Turunan dari aplikasi SiGokil juga sangat cocok untuk kegiatan sosial. "Program corporate social responsibility bisa menggunakannya," kata Yusep. Pemangku kepentingan dalam kegiatan sosial bisa dengan mudah memonitor tingkat keberhasilan bantuan yang mereka berikan kapan pun dan di mana pun, asal dalam cakupan GPS. Ini yang membuat Kementerian Sosial berniat menerapkan Sapa Mobile untuk program-program pemberdayaannya. "Kami harus mengetahui secara langsung kemajuan masyarakat yang dibantu," kata Direktur Pemberdayaan Fakir Miskin, Teguh Haryono.

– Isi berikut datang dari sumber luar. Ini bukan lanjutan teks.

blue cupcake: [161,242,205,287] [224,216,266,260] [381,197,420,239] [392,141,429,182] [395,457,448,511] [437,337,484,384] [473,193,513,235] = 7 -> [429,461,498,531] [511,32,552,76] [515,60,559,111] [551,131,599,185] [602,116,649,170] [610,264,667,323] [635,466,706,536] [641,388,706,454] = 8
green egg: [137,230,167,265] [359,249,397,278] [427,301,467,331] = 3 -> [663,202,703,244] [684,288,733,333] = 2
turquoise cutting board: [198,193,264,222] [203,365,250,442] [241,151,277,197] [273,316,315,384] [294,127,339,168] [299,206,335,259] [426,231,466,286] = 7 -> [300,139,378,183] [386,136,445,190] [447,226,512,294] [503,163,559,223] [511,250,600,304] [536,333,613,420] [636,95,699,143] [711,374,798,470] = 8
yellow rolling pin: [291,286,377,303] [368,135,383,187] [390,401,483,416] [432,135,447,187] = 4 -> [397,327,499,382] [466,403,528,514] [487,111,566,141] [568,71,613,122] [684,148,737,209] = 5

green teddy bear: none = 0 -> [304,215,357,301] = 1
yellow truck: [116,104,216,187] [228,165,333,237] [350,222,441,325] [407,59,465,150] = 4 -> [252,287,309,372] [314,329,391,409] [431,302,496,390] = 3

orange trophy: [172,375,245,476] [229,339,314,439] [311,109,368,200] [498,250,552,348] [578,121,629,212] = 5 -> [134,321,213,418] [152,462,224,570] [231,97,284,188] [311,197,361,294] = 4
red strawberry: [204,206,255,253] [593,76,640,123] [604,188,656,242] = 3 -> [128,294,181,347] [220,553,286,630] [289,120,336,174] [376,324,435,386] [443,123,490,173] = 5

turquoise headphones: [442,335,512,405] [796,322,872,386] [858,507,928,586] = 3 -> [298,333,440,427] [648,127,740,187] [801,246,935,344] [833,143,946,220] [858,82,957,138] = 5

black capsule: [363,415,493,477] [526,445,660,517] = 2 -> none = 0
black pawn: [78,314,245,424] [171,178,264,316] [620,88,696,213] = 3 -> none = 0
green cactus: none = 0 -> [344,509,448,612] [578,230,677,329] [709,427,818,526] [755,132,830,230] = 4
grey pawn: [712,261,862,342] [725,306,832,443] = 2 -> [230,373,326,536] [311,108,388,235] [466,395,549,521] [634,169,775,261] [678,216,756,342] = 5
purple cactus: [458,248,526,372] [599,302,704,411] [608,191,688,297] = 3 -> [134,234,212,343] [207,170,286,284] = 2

Yusep punya bukti. Berdasarkan hasil penelitian pakar agrobisnis Universitas Gadjah Mada di kawasan percontohan Sapa di Sukabumi, teknologi informasi Sapa Mobile membantu meningkatkan efisiensi lebih dari 400 persen dan peningkatan produktivitas pertanian lebih dari 20 persen. Data statistik yang diperoleh Yusep akan terus dipantau agar angka peningkatan efisiensi, produktivitas, serta dampak lainnya dapat dianalisis dan dipertanggungjawabkan secara akademis dan profesional.

Hari belum beranjak sore saat Ujang melanjutkan pekerjaannya memantau kelompok bersama yang lainnya tak jauh dari lokasi pemotretan di Kecamatan Sukalarang. Sembari melenggang pergi, Ujang melantunkan pantun menggambarkan manfaat Sapa Mobile:

Ikan sepat ikan gabus tapi bukan ikan lele
Lebih cepat lebih bagus, buat apa bertele-tele....

Rudy Prasetyo


TEMPOInteraktif


0 comments:

Post a Comment

 
Related Posts Plugin for WordPress, Blogger...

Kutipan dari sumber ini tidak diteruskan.